[Work item]: Copy the records below, putting "px" wherever "pixels" appears and leaving everything else unchanged.

Dataset entries
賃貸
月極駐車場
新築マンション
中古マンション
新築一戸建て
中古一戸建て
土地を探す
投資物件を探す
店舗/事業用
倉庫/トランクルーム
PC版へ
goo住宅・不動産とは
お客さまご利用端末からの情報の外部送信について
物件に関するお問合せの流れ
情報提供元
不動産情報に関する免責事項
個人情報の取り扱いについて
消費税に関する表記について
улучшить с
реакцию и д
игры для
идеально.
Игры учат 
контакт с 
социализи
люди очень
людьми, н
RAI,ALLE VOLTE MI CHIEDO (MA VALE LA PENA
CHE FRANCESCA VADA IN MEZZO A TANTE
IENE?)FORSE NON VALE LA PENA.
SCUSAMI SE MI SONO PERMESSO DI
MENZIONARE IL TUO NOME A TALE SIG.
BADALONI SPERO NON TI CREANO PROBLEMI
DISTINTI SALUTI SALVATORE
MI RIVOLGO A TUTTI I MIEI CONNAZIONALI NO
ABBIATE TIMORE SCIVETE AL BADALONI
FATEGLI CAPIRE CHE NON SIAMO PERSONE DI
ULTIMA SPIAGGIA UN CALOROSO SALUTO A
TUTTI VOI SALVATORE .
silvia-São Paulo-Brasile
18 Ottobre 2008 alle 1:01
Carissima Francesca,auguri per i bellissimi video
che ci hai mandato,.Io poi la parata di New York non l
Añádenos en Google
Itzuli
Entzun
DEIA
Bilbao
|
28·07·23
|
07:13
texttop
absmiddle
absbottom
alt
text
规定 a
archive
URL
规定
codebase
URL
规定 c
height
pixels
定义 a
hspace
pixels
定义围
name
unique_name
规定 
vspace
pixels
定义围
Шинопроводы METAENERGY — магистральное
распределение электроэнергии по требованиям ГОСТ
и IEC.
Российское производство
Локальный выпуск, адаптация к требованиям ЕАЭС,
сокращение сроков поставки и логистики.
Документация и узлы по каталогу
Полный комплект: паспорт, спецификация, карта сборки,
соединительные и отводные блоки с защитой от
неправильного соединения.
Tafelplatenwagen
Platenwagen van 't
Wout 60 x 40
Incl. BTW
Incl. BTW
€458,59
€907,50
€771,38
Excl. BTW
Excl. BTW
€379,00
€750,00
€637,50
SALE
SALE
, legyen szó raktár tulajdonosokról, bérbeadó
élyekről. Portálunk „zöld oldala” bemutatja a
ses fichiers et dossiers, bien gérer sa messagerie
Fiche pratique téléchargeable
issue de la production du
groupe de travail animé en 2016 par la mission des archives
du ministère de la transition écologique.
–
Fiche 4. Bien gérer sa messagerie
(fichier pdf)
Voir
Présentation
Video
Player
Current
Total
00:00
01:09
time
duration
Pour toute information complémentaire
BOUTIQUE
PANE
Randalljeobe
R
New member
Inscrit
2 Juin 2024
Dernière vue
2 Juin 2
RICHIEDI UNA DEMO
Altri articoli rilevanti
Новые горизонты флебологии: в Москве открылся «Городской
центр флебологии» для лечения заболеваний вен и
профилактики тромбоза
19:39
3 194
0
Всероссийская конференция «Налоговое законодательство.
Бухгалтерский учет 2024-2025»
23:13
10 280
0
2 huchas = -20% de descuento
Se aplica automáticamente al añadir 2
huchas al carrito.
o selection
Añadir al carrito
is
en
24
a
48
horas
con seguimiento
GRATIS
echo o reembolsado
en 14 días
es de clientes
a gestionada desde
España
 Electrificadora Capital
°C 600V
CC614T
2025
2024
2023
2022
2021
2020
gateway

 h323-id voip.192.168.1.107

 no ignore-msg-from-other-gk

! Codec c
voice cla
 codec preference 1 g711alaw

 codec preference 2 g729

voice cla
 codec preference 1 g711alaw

[Exercise result]:
賃貸
月極駐車場
新築マンション
中古マンション
新築一戸建て
中古一戸建て
土地を探す
投資物件を探す
店舗/事業用
倉庫/トランクルーム
PC版へ
goo住宅・不動産とは
お客さまご利用端末からの情報の外部送信について
物件に関するお問合せの流れ
情報提供元
不動産情報に関する免責事項
個人情報の取り扱いについて
消費税に関する表記について
улучшить с
реакцию и д
игры для
идеально.
Игры учат 
контакт с 
социализи
люди очень
людьми, н
RAI,ALLE VOLTE MI CHIEDO (MA VALE LA PENA
CHE FRANCESCA VADA IN MEZZO A TANTE
IENE?)FORSE NON VALE LA PENA.
SCUSAMI SE MI SONO PERMESSO DI
MENZIONARE IL TUO NOME A TALE SIG.
BADALONI SPERO NON TI CREANO PROBLEMI
DISTINTI SALUTI SALVATORE
MI RIVOLGO A TUTTI I MIEI CONNAZIONALI NO
ABBIATE TIMORE SCIVETE AL BADALONI
FATEGLI CAPIRE CHE NON SIAMO PERSONE DI
ULTIMA SPIAGGIA UN CALOROSO SALUTO A
TUTTI VOI SALVATORE .
silvia-São Paulo-Brasile
18 Ottobre 2008 alle 1:01
Carissima Francesca,auguri per i bellissimi video
che ci hai mandato,.Io poi la parata di New York non l
Añádenos en Google
Itzuli
Entzun
DEIA
Bilbao
|
28·07·23
|
07:13
texttop
absmiddle
absbottom
alt
text
规定 a
archive
URL
规定
codebase
URL
规定 c
height
px
定义 a
hspace
px
定义围
name
unique_name
规定 
vspace
px
定义围
Шинопроводы METAENERGY — магистральное
распределение электроэнергии по требованиям ГОСТ
и IEC.
Российское производство
Локальный выпуск, адаптация к требованиям ЕАЭС,
сокращение сроков поставки и логистики.
Документация и узлы по каталогу
Полный комплект: паспорт, спецификация, карта сборки,
соединительные и отводные блоки с защитой от
неправильного соединения.
Tafelplatenwagen
Platenwagen van 't
Wout 60 x 40
Incl. BTW
Incl. BTW
€458,59
€907,50
€771,38
Excl. BTW
Excl. BTW
€379,00
€750,00
€637,50
SALE
SALE
, legyen szó raktár tulajdonosokról, bérbeadó
élyekről. Portálunk „zöld oldala” bemutatja a
ses fichiers et dossiers, bien gérer sa messagerie
Fiche pratique téléchargeable
issue de la production du
groupe de travail animé en 2016 par la mission des archives
du ministère de la transition écologique.
–
Fiche 4. Bien gérer sa messagerie
(fichier pdf)
Voir
Présentation
Video
Player
Current
Total
00:00
01:09
time
duration
Pour toute information complémentaire
BOUTIQUE
PANE
Randalljeobe
R
New member
Inscrit
2 Juin 2024
Dernière vue
2 Juin 2
RICHIEDI UNA DEMO
Altri articoli rilevanti
Новые горизонты флебологии: в Москве открылся «Городской
центр флебологии» для лечения заболеваний вен и
профилактики тромбоза
19:39
3 194
0
Всероссийская конференция «Налоговое законодательство.
Бухгалтерский учет 2024-2025»
23:13
10 280
0
2 huchas = -20% de descuento
Se aplica automáticamente al añadir 2
huchas al carrito.
o selection
Añadir al carrito
is
en
24
a
48
horas
con seguimiento
GRATIS
echo o reembolsado
en 14 días
es de clientes
a gestionada desde
España
 Electrificadora Capital
°C 600V
CC614T
2025
2024
2023
2022
2021
2020
gateway

 h323-id voip.192.168.1.107

 no ignore-msg-from-other-gk

! Codec c
voice cla
 codec preference 1 g711alaw

 codec preference 2 g729

voice cla
 codec preference 1 g711alaw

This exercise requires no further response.